- **Your task**
Restate the data exactly, with nothing altered.

■ ■ ■

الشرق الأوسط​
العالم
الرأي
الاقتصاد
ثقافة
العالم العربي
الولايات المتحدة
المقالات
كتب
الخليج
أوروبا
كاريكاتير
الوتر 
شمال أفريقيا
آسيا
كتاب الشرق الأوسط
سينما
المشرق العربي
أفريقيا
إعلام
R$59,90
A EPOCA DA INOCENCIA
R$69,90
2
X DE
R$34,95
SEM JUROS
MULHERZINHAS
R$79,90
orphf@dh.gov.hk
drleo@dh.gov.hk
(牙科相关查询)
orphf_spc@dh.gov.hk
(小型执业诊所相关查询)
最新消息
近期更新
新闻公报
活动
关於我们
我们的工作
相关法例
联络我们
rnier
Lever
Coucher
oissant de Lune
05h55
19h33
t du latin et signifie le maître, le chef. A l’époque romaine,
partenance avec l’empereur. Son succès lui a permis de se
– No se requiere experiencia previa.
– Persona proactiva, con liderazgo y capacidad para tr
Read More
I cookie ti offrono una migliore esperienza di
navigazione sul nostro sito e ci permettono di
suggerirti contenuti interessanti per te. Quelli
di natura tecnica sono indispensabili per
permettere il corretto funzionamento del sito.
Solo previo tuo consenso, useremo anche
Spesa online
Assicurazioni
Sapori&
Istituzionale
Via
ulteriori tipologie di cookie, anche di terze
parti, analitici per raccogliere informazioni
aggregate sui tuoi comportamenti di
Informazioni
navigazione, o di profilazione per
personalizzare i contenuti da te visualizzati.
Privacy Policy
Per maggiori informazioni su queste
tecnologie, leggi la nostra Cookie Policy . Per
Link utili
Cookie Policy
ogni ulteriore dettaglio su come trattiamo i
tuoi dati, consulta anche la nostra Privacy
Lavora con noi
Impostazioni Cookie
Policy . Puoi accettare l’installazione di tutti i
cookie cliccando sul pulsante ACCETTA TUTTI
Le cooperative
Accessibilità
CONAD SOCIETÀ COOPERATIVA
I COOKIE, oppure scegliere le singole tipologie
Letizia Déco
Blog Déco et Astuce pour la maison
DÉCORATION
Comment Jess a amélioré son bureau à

■ ■ ■

- **Solved problem**
الشرق الأوسط​
العالم
الرأي
الاقتصاد
ثقافة
العالم العربي
الولايات المتحدة
المقالات
كتب
الخليج
أوروبا
كاريكاتير
الوتر 
شمال أفريقيا
آسيا
كتاب الشرق الأوسط
سينما
المشرق العربي
أفريقيا
إعلام
R$59,90
A EPOCA DA INOCENCIA
R$69,90
2
X DE
R$34,95
SEM JUROS
MULHERZINHAS
R$79,90
orphf@dh.gov.hk
drleo@dh.gov.hk
(牙科相关查询)
orphf_spc@dh.gov.hk
(小型执业诊所相关查询)
最新消息
近期更新
新闻公报
活动
关於我们
我们的工作
相关法例
联络我们
rnier
Lever
Coucher
oissant de Lune
05h55
19h33
t du latin et signifie le maître, le chef. A l’époque romaine,
partenance avec l’empereur. Son succès lui a permis de se
– No se requiere experiencia previa.
– Persona proactiva, con liderazgo y capacidad para tr
Read More
I cookie ti offrono una migliore esperienza di
navigazione sul nostro sito e ci permettono di
suggerirti contenuti interessanti per te. Quelli
di natura tecnica sono indispensabili per
permettere il corretto funzionamento del sito.
Solo previo tuo consenso, useremo anche
Spesa online
Assicurazioni
Sapori&
Istituzionale
Via
ulteriori tipologie di cookie, anche di terze
parti, analitici per raccogliere informazioni
aggregate sui tuoi comportamenti di
Informazioni
navigazione, o di profilazione per
personalizzare i contenuti da te visualizzati.
Privacy Policy
Per maggiori informazioni su queste
tecnologie, leggi la nostra Cookie Policy . Per
Link utili
Cookie Policy
ogni ulteriore dettaglio su come trattiamo i
tuoi dati, consulta anche la nostra Privacy
Lavora con noi
Impostazioni Cookie
Policy . Puoi accettare l’installazione di tutti i
cookie cliccando sul pulsante ACCETTA TUTTI
Le cooperative
Accessibilità
CONAD SOCIETÀ COOPERATIVA
I COOKIE, oppure scegliere le singole tipologie
Letizia Déco
Blog Déco et Astuce pour la maison
DÉCORATION
Comment Jess a amélioré son bureau à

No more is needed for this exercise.